Para Habermas, ao invés, a relação entre "eu" e "nós" que Taylor elogia é vista de uma forma que enfatiza consideravelmente o segundo como um precedente absoluto, de uma forma totalizante que minimza o poder de negação e de autonomia dos sujeitos (Habermas, 1991: 217).Embora se admita que o mundo da vida se constitui como uma dado à partida que implica que o trabalho da racionalidade se não exerça no vazio - o que admite paralelo com a forma como Taylor entende os horizontes de significação - é necessário que se compreenda que a existência de pré-dados ou de critérios de relevância se confronte com a possibilidade da sua mudança, só possível pelo trabalho crítico de racionalidade, no sentido em que o individual não pode ser olhado como um mero momento da totalidade.

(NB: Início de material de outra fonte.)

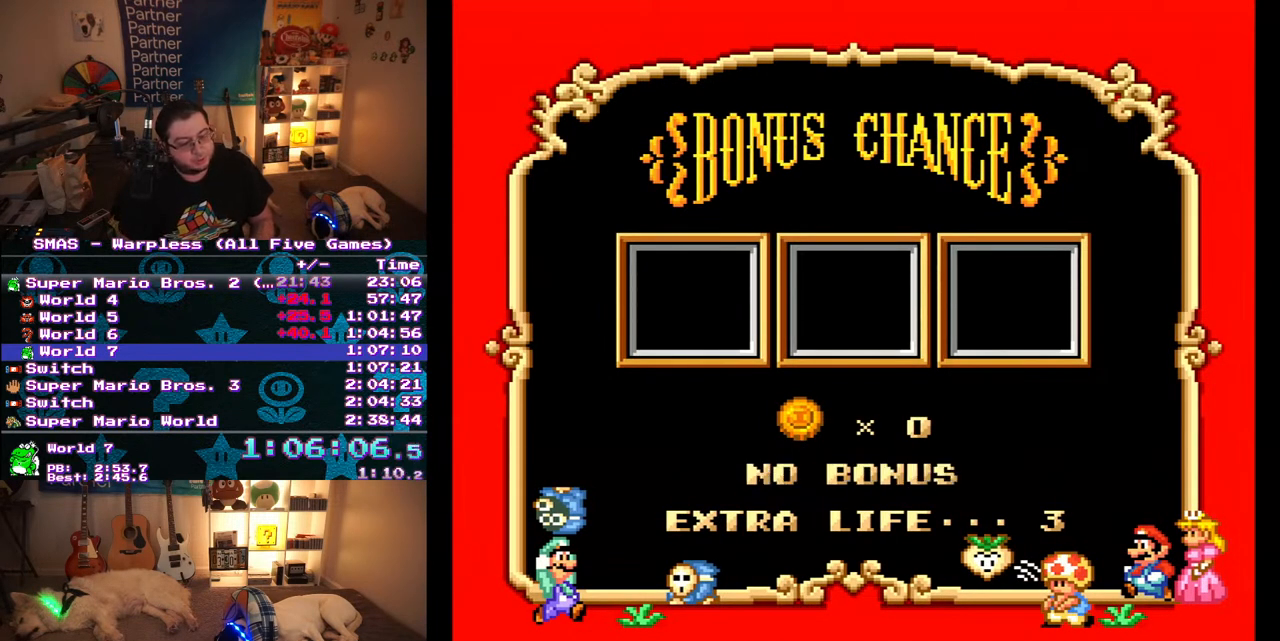
{"buttons": [], "events": []}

Nesse sentido, a teoria habermasiana, apesar de criticada pelo seu formalismo, convoca o exercício crítico da razão para o próprio mundo das evidências quotidianas, convocando os próprios agentes colectivos sociais que lutam, por exemplo, pelo reconhecimento de novas identidades, a adoptar uma atitude crítica sobre a interpretação das normas ou a busca de novos sentidos.

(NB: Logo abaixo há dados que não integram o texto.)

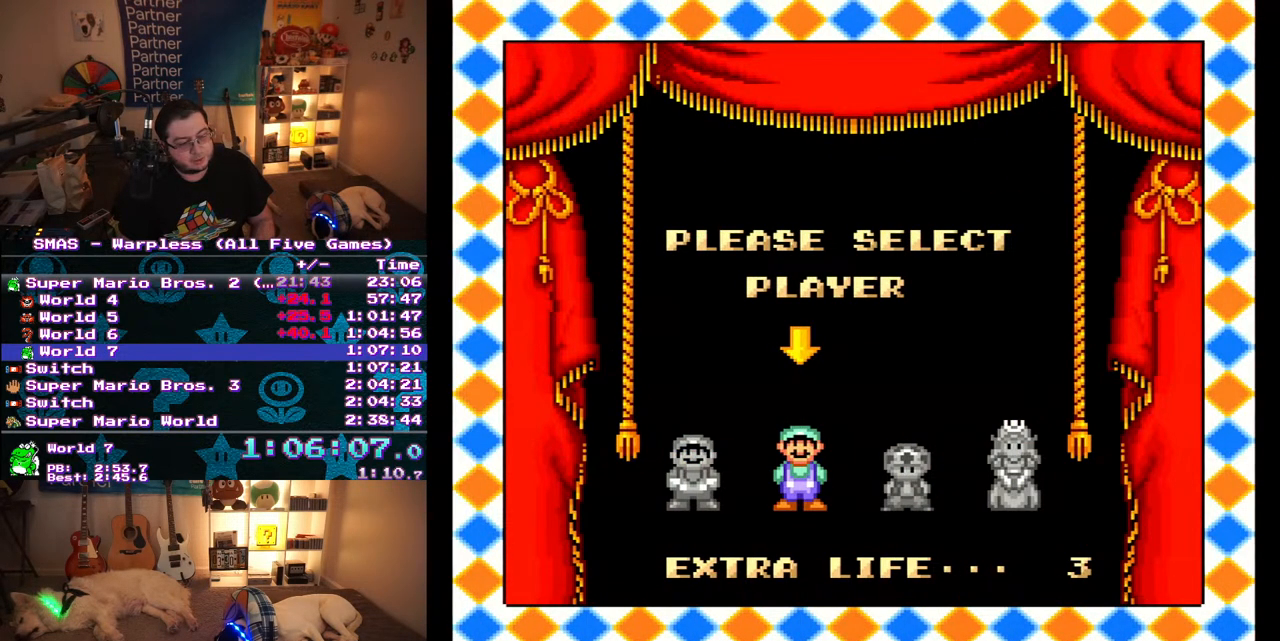
{"buttons": [], "events": [[83, "DPAD_RIGHT", "down"], [200, "A", "down"], [200, "DPAD_RIGHT", "up"], [367, "A", "up"]]}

Aqui tem cabimento chamar à colacção a insistência de Giddens no argumento segundo o qual o "estilo" de vida não significa um afastamento radical da esfera pública - até porque a reflexão crítica sobre a subjevtividade é um dos elementos onde radica o próprio entendimento moderno dessa esfera. Acreditando no facto de que ter uma identidade pessoal a descobrir e um destino pessoal por cumprir implica uma força subversiva de grandes proporções, Giddens assume que é possível distinguir entre os impulsos no sentido da realização pessoal e as pressões consumistas no sentida da satisfação de desejos. Nesse sentido, distingue entre uma política emancipadora -identificada com a racionalidade que predominou na modernidade em relação aos constrangimentos que diziam respeito á acção humana e que visava cortar as amarras do passado, terminando com dominação ilegítima de uns grupos sobre os outros - e uma política da vida, centrada na reflexividade sobre os contextos da vida quotidana tal como ela se processa na modernidade tardia, centrada em questões existenciais que dizem respeito à pergunta "como vivermos?", o que e é que eu quero ser ?" (Giddens 1997: 193-207). Este percurso passa afinal por uma relação entre a política e o quotidiano, onde se pretenda que os assuntos da vida, isto é, do privado, ascendam ao público, permitindo que as identidades excluídas e os seus direitos adquiram visibilidade. A emergência da política da vida tem a ver com os problemas das identidades e com a ideia de que o espaço público deve manter uma abertura essencial no sentido de evitar que novas identidades permaneçam reprimidas e ocultas na esfera sombria da domesticidade. É a propósito deste tipo de reflexão que faz sentido lembrar a crítica feminista a Habermas, designdamente quando o acusam de idealizar o mundo da vida por esquecer as relações de dominação que nele existem, ao restringir o "poder "às organizações burocráticas, atenunando a presença das mesmas relações de poder no mundo da vida. (Fraser, 1992: 102)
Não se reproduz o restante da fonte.